> [What you need to do]:
For each line below with the word "indirizzo", write out a copy.

> [Data records]:
§
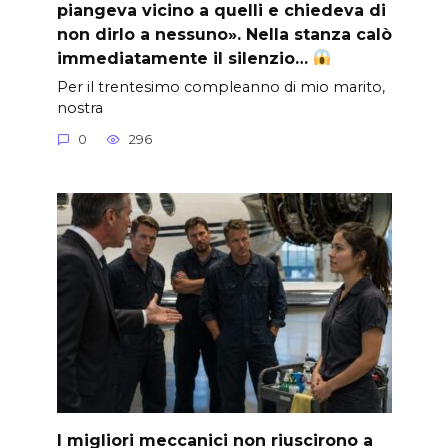
piangeva vicino a quelli e chiedeva di
non dirlo a nessuno». Nella stanza calò
immediatamente il silenzio…
Per il trentesimo compleanno di mio marito,
nostra
0
296
I migliori meccanici non riuscirono a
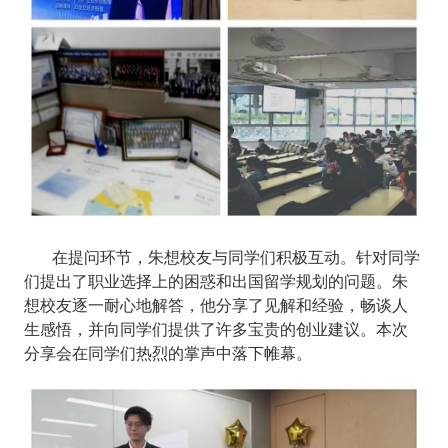
在提问环节，朱想校友与同学们积极互动。针对同学
们提出了职业选择上的困惑和出国留学规划的问题。朱
想校友逐一耐心地解答，他分享了见解和经验，畅谈人
生感悟，并向同学们提供了许多宝贵的创业建议。本次
分享会在同学们热烈的掌声中落下帷幕。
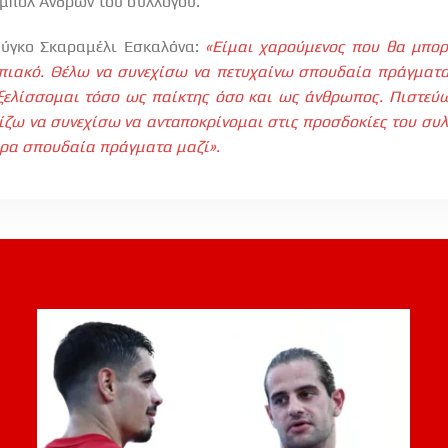
τμπολ Ανδρών του συλλόγου.
ύγκο Σκαραμέλι Εσκαλόνα:
«Είμαι χαρούμενος που θα μπο
πιακό. Θέλω να συνεχίσω να πετυχαίνω σπουδαία πράγματα
ξελίσσομαι τόσο ως παίκτης όσο και ως άνθρωπος. Πιστεύω
πίζω να συνεχίσω να ανταποκρίνομαι στις προσδοκίες του συ
ρα σπουδαία πράγματα μαζί».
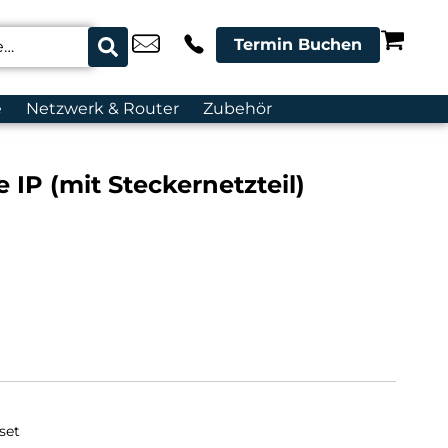
Termin Buchen
e
Netzwerk & Router
Zubehör
 IP (mit Steckernetzteil)
set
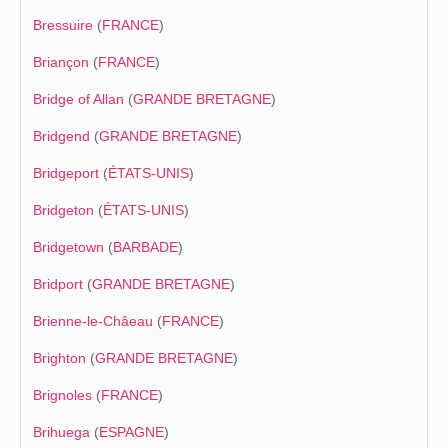
Bressuire
(
FRANCE
)
Briançon
(
FRANCE
)
Bridge of Allan
(
GRANDE BRETAGNE
)
Bridgend
(
GRANDE BRETAGNE
)
Bridgeport
(
ÉTATS-UNIS
)
Bridgeton
(
ÉTATS-UNIS
)
Bridgetown
(
BARBADE
)
Bridport
(
GRANDE BRETAGNE
)
Brienne-le-Châeau
(
FRANCE
)
Brighton
(
GRANDE BRETAGNE
)
Brignoles
(
FRANCE
)
Brihuega
(
ESPAGNE
)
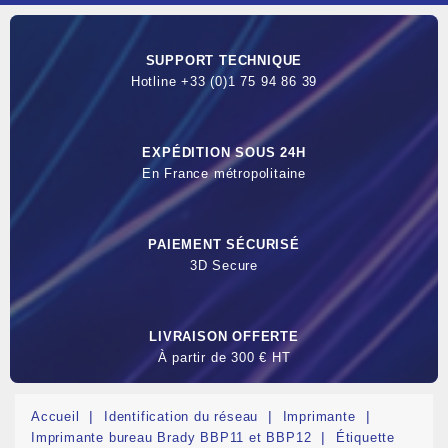
SUPPORT TECHNIQUE
Hotline +33 (0)1 75 94 86 39
EXPÉDITION SOUS 24H
En France métropolitaine
PAIEMENT SÉCURISÉ
3D Secure
LIVRAISON OFFERTE
À partir de 300 € HT
Accueil
Identification du réseau
Imprimante
Imprimante bureau Brady BBP11 et BBP12
Étiquette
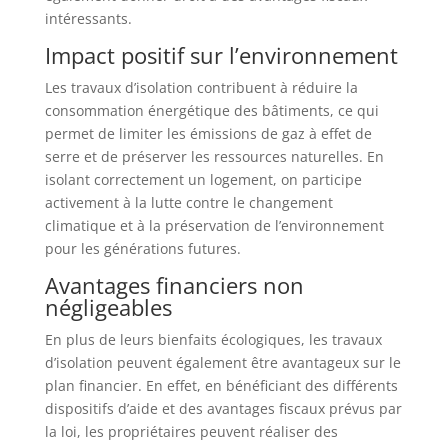
intéressants.
Impact positif sur l’environnement
Les travaux d’isolation contribuent à réduire la
consommation énergétique des bâtiments, ce qui
permet de limiter les émissions de gaz à effet de
serre et de préserver les ressources naturelles. En
isolant correctement un logement, on participe
activement à la lutte contre le changement
climatique et à la préservation de l’environnement
pour les générations futures.
Avantages financiers non
négligeables
En plus de leurs bienfaits écologiques, les travaux
d’isolation peuvent également être avantageux sur le
plan financier. En effet, en bénéficiant des différents
dispositifs d’aide et des avantages fiscaux prévus par
la loi, les propriétaires peuvent réaliser des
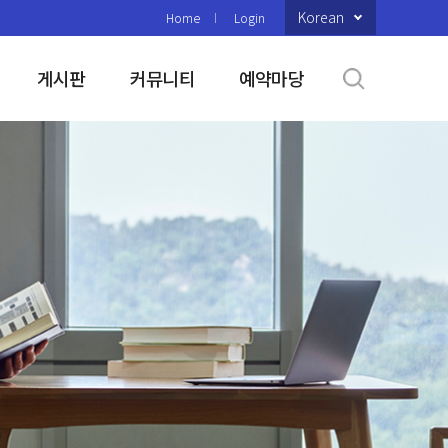
Korean
Home
Login
게시판
커뮤니티
예약마당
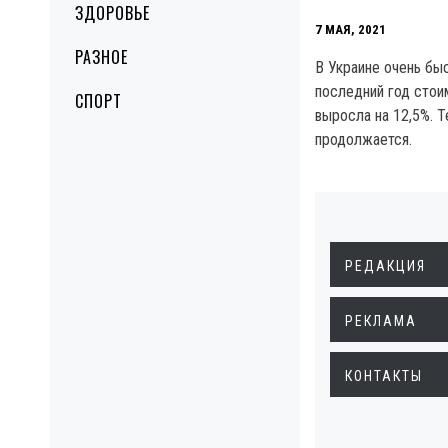
ЗДОРОВЬЕ
7 МАЯ, 2021
РАЗНОЕ
В Украине очень бы
последний год стои
СПОРТ
выросла на 12,5%. 
продолжается.
РЕДАКЦИЯ
РЕКЛАМА
КОНТАКТЫ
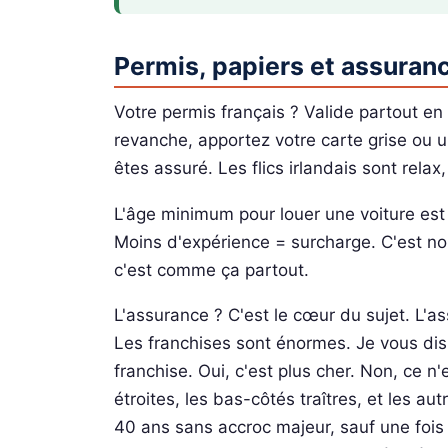
Permis, papiers et assuran
Votre permis français ? Valide partout en
revanche, apportez votre carte grise ou u
êtes assuré. Les flics irlandais sont relax
L'âge minimum pour louer une voiture est
Moins d'expérience = surcharge. C'est no
c'est comme ça partout.
L'assurance ? C'est le cœur du sujet. L'a
Les franchises sont énormes. Je vous dis 
franchise. Oui, c'est plus cher. Non, ce n
étroites, les bas-côtés traîtres, et les au
40 ans sans accroc majeur, sauf une foi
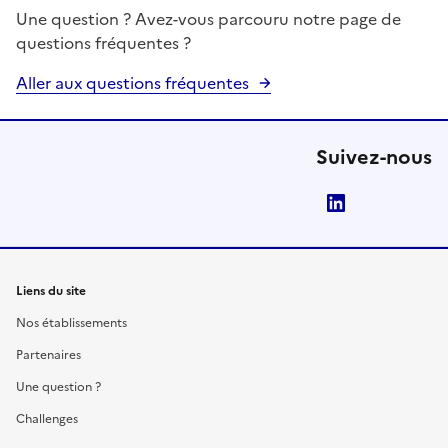
Une question ? Avez-vous parcouru notre page de
questions fréquentes ?
Aller aux questions fréquentes
Suivez-nous
LinkedIn
Liens du site
Nos établissements
Partenaires
Une question ?
Challenges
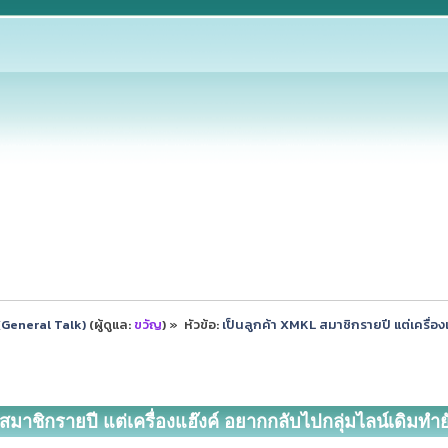
ป (General Talk)
(ผู้ดูแล:
ขวัญ
) »
หัวข้อ:
เป็นลูกค้า XMKL สมาชิกรายปี แต่เครื่อ
สมาชิกรายปี แต่เครื่องแฮ๊งค์ อยากกลับไปกลุ่มไลน์เดิมทำยั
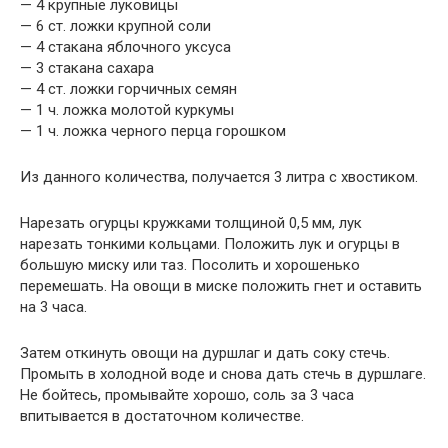
— 4 крупные луковицы
— 6 ст. ложки крупной соли
— 4 стакана яблочного уксуса
— 3 стакана сахара
— 4 ст. ложки горчичных семян
— 1 ч. ложка молотой куркумы
— 1 ч. ложка черного перца горошком
Из данного количества, получается 3 литра с хвостиком.
Нарезать огурцы кружками толщиной 0,5 мм, лук
нарезать тонкими кольцами. Положить лук и огурцы в
большую миску или таз. Посолить и хорошенько
перемешать. На овощи в миске положить гнет и оставить
на 3 часа.
Затем откинуть овощи на дуршлаг и дать соку стечь.
Промыть в холодной воде и снова дать стечь в дуршлаге.
Не бойтесь, промывайте хорошо, соль за 3 часа
впитывается в достаточном количестве.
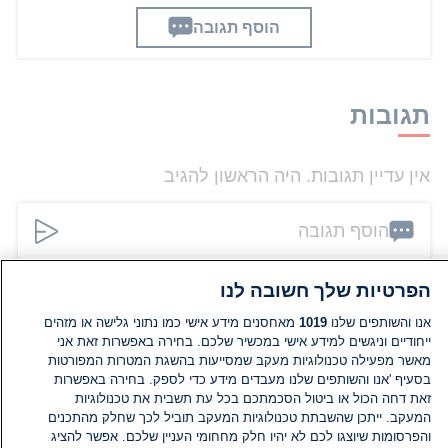
הוסף תגובה
תגובות
אין עדיין תגובות. היה הראשון להגיב
הוסף תגובה
הפרטיות שלך חשובה לנו
אנו והשותפים שלנו
1019
מאחסנים מידע אישי כמו נתוני גלישה או מזהים
ייחודיים וניגשים למידע אישי במכשיר שלכם. בחירה באפשרות זאת אני
מאשר מפעילה טכנולוגיות מעקב שמסייעות בהשגת המטרות המפורטות
בסעיף 'אנו והשותפים שלנו מעבדים מידע כדי לספק. בחירה באפשרות
זאת דחה הכול או ביטול הסכמתכם בכל עת תשבית את טכנולוגיות
המעקב. ייתכן שהשבתת טכנולוגיות המעקב תוביל לכך שחלק מהתכנים
והפרסומות שיוצגו לכם לא יהיו חלק מחחומי העניין שלכם. אפשר להציג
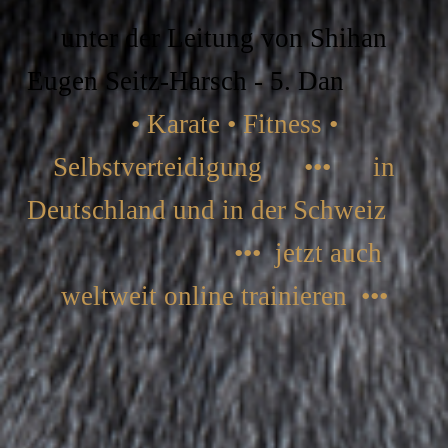
unter der Leitung von Shihan
Eugen Seitz-Harsch - 5. Dan
• Karate • Fitness •
Selbstverteidigung ••• in
Deutschland und in der Schweiz
••• jetzt auch
weltweit online trainieren •••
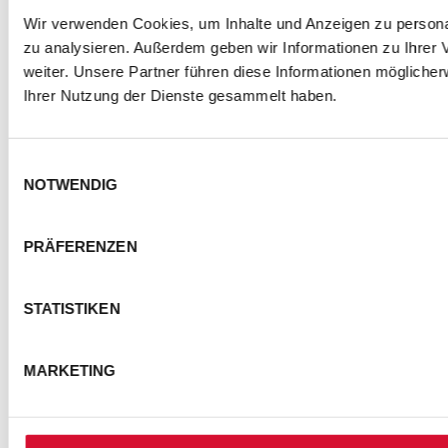
Wir verwenden Cookies, um Inhalte und Anzeigen zu personal
zu analysieren. Außerdem geben wir Informationen zu Ihrer
weiter. Unsere Partner führen diese Informationen mögliche
Ihrer Nutzung der Dienste gesammelt haben.
Einwilligungsauswahl
NOTWENDIG
PRÄFERENZEN
STATISTIKEN
MARKETING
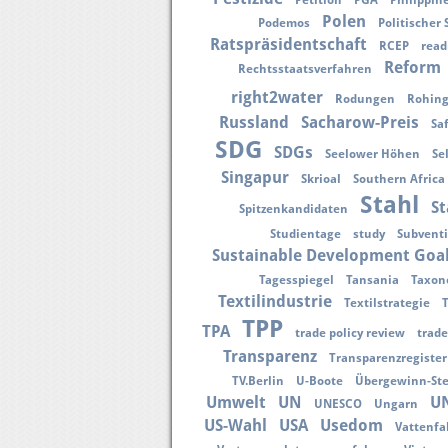
Petition
PGA
Philippin
Polen
Podemos
Politischer 
Ratspräsidentschaft
RCEP
read
Reform
Rechtsstaatsverfahren
right2water
Rodungen
Rohin
Russland
Sacharow-Preis
Sa
SDG
SDGs
Seelower Höhen
Se
Singapur
Skrioal
Southern Africa
Stahl
St
Spitzenkandidaten
Studientage
study
Subvent
Sustainable Development Goa
Tagesspiegel
Tansania
Taxon
Textilindustrie
Textilstrategie
TPP
TPA
trade policy review
trade
Transparenz
Transparenzregister
TV.Berlin
U-Boote
Übergewinn-St
Umwelt
UN
U
UNESCO
Ungarn
US-Wahl
USA
Usedom
Vattenfal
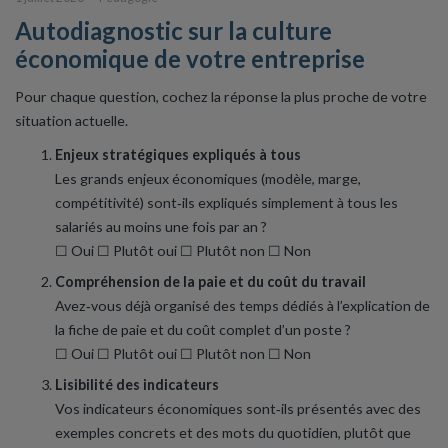
Autodiagnostic sur la culture
économique de votre entreprise
Pour chaque question, cochez la réponse la plus proche de votre
situation actuelle.
Enjeux stratégiques expliqués à tous
Les grands enjeux économiques (modèle, marge,
compétitivité) sont‑ils expliqués simplement à tous les
salariés au moins une fois par an ?
☐ Oui ☐ Plutôt oui ☐ Plutôt non ☐ Non
Compréhension de la paie et du coût du travail
Avez‑vous déjà organisé des temps dédiés à l’explication de
la fiche de paie et du coût complet d’un poste ?
☐ Oui ☐ Plutôt oui ☐ Plutôt non ☐ Non
Lisibilité des indicateurs
Vos indicateurs économiques sont‑ils présentés avec des
exemples concrets et des mots du quotidien, plutôt que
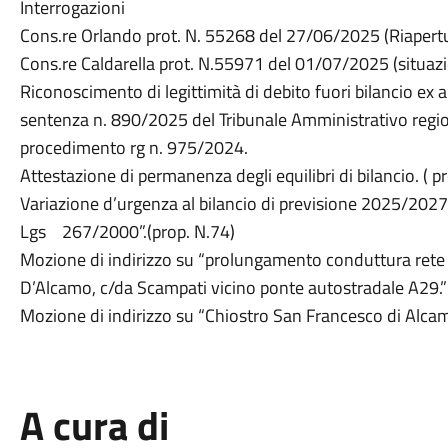
Interrogazioni
Cons.re Orlando prot. N. 55268 del 27/06/2025 (Riapertu
Cons.re Caldarella prot. N.55971 del 01/07/2025 (situazi
Riconoscimento di legittimità di debito fuori bilancio ex a
sentenza n. 890/2025 del Tribunale Amministrativo regiona
procedimento rg n. 975/2024.
Attestazione di permanenza degli equilibri di bilancio. ( p
Variazione d’urgenza al bilancio di previsione 2025/2027 
Lgs 267/2000”.(prop. N.74)
Mozione di indirizzo su “prolungamento conduttura rete i
D’Alcamo, c/da Scampati vicino ponte autostradale A29.” (
Mozione di indirizzo su “Chiostro San Francesco di Alcamo
A cura di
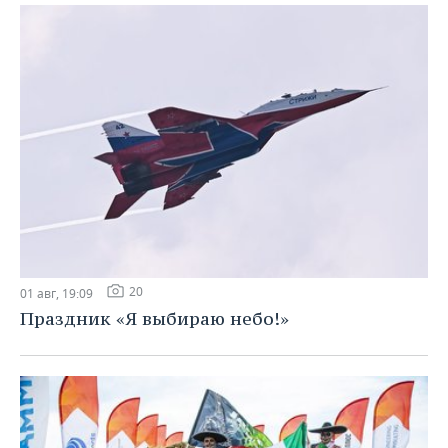
20
01 авг, 19:09
Праздник «Я выбираю небо!»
§
> [Response box]:
Mozione di indirizzo su “prolungamento conduttura rete i
Mozione di indirizzo su “Chiostro San Francesco di Alcamo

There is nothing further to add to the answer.